◆ Dados fornecidos

┌────────

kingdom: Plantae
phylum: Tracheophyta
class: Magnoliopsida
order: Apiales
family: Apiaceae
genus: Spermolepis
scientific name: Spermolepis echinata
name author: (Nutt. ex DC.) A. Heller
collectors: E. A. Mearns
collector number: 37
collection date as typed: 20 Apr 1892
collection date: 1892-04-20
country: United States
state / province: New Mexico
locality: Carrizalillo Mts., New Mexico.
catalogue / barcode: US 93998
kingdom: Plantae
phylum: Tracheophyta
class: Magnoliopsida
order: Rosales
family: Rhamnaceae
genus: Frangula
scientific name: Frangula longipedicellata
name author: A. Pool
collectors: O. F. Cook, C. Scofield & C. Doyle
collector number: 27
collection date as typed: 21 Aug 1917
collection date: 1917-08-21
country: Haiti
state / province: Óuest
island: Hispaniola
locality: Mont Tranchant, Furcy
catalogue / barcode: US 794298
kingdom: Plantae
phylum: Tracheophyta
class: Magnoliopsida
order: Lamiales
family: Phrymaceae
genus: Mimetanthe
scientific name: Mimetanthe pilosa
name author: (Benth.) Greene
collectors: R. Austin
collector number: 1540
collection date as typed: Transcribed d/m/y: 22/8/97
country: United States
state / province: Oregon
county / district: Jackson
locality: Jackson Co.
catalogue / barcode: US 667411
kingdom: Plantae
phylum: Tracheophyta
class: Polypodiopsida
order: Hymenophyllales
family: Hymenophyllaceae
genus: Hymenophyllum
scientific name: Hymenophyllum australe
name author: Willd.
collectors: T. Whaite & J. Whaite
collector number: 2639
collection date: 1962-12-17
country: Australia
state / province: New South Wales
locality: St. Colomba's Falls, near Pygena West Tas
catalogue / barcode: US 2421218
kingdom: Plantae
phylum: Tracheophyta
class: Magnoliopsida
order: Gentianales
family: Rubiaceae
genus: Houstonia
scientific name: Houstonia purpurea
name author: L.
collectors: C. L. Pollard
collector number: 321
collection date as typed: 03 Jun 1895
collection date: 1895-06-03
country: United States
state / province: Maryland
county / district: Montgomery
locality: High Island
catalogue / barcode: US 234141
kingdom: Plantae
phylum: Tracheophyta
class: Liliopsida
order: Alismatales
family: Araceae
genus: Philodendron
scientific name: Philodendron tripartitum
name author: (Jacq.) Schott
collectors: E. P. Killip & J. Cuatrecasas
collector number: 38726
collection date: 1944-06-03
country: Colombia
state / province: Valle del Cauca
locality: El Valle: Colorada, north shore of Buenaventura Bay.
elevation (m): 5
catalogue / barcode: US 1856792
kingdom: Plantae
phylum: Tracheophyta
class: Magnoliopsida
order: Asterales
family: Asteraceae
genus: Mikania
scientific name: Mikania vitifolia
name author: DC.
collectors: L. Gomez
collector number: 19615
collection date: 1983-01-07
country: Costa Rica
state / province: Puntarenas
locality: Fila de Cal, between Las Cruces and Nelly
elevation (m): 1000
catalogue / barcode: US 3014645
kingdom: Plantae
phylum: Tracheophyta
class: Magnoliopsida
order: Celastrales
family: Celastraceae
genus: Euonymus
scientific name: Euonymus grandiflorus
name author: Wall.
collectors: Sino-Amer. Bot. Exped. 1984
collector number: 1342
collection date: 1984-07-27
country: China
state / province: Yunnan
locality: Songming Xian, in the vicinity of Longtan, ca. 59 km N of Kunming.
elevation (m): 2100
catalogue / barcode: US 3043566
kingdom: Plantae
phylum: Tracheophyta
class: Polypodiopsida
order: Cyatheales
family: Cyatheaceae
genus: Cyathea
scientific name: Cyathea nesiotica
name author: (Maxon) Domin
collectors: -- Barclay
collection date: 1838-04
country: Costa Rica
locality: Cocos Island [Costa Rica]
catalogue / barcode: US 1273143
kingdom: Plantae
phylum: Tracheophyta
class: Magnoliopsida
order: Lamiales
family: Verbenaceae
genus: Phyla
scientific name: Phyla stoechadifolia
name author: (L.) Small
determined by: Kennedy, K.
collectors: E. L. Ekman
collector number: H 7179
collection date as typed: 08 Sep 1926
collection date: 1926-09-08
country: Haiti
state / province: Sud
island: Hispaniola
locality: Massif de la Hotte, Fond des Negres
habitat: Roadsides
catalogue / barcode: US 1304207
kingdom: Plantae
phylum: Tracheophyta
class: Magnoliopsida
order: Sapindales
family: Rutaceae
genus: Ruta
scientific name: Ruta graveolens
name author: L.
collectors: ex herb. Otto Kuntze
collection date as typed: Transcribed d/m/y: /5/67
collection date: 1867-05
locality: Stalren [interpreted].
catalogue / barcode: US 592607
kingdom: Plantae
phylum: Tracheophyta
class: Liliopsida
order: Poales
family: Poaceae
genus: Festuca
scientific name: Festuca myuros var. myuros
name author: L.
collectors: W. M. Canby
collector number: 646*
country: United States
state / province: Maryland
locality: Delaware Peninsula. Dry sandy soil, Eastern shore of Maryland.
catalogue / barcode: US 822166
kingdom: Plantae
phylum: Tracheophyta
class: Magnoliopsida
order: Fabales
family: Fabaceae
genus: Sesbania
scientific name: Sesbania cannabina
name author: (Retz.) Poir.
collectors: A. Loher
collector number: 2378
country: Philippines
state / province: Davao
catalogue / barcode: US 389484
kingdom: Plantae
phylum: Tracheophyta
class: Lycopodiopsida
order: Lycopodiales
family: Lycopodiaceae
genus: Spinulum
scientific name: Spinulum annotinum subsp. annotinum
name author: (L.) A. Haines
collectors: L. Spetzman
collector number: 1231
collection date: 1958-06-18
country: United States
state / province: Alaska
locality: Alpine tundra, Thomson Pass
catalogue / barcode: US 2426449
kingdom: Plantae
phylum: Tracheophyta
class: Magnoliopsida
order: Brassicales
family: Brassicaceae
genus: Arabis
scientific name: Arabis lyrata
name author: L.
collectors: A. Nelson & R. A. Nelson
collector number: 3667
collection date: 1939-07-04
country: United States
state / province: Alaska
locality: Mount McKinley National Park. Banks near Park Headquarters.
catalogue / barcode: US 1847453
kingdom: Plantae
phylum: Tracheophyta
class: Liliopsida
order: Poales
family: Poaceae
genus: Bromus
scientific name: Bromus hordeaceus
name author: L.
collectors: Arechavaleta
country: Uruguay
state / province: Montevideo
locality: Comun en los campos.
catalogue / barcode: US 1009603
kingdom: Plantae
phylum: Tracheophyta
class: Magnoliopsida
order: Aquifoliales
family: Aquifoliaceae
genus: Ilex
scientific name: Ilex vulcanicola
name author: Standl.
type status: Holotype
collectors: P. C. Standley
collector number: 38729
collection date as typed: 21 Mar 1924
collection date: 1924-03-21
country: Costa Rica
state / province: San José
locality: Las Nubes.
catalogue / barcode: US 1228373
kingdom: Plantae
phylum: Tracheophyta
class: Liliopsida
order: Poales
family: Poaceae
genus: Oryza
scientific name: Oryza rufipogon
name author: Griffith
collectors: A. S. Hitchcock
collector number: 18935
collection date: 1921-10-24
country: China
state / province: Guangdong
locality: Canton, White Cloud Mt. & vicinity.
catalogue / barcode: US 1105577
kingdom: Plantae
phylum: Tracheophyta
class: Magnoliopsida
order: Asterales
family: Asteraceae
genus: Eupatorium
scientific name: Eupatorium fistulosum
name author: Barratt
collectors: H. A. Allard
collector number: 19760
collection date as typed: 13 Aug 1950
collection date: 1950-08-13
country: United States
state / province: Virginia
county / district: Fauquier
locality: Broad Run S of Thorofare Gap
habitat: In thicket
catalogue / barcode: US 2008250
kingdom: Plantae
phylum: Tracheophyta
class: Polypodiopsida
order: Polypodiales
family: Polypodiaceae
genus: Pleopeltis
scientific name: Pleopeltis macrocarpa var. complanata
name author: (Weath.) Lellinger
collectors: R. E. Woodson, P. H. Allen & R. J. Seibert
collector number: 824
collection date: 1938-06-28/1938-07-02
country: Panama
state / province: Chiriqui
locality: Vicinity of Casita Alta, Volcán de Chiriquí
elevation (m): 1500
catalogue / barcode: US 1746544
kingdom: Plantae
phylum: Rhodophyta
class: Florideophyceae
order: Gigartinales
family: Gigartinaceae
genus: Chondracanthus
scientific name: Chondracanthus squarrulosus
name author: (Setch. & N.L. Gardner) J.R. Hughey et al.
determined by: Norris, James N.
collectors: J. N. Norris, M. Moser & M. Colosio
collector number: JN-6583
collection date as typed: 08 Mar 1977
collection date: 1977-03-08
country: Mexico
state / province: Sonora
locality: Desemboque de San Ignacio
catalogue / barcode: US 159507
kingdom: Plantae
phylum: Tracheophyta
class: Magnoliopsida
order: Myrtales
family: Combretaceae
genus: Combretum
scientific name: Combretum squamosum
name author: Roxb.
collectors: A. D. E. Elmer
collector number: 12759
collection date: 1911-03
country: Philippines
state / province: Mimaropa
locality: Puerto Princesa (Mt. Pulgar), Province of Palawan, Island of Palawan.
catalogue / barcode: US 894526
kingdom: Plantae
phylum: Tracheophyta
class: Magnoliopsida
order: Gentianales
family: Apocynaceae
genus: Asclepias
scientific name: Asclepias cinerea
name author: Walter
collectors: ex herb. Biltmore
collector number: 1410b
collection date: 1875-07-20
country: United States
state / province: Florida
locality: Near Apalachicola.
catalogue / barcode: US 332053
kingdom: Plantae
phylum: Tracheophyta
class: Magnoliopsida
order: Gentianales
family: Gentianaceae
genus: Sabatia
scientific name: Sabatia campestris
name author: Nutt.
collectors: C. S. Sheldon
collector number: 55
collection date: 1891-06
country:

└────────

Por favor, coloque em uma lista numerada as linhas do material começando na que contém "genus: Sabatia" e terminando no fim do material, com as duas pontas incluídas e sem as linhas em branco.

◆ Resultado do exercício
1. genus: Sabatia
2. scientific name: Sabatia campestris
3. name author: Nutt.
4. collectors: C. S. Sheldon
5. collector number: 55
6. collection date: 1891-06
7. country:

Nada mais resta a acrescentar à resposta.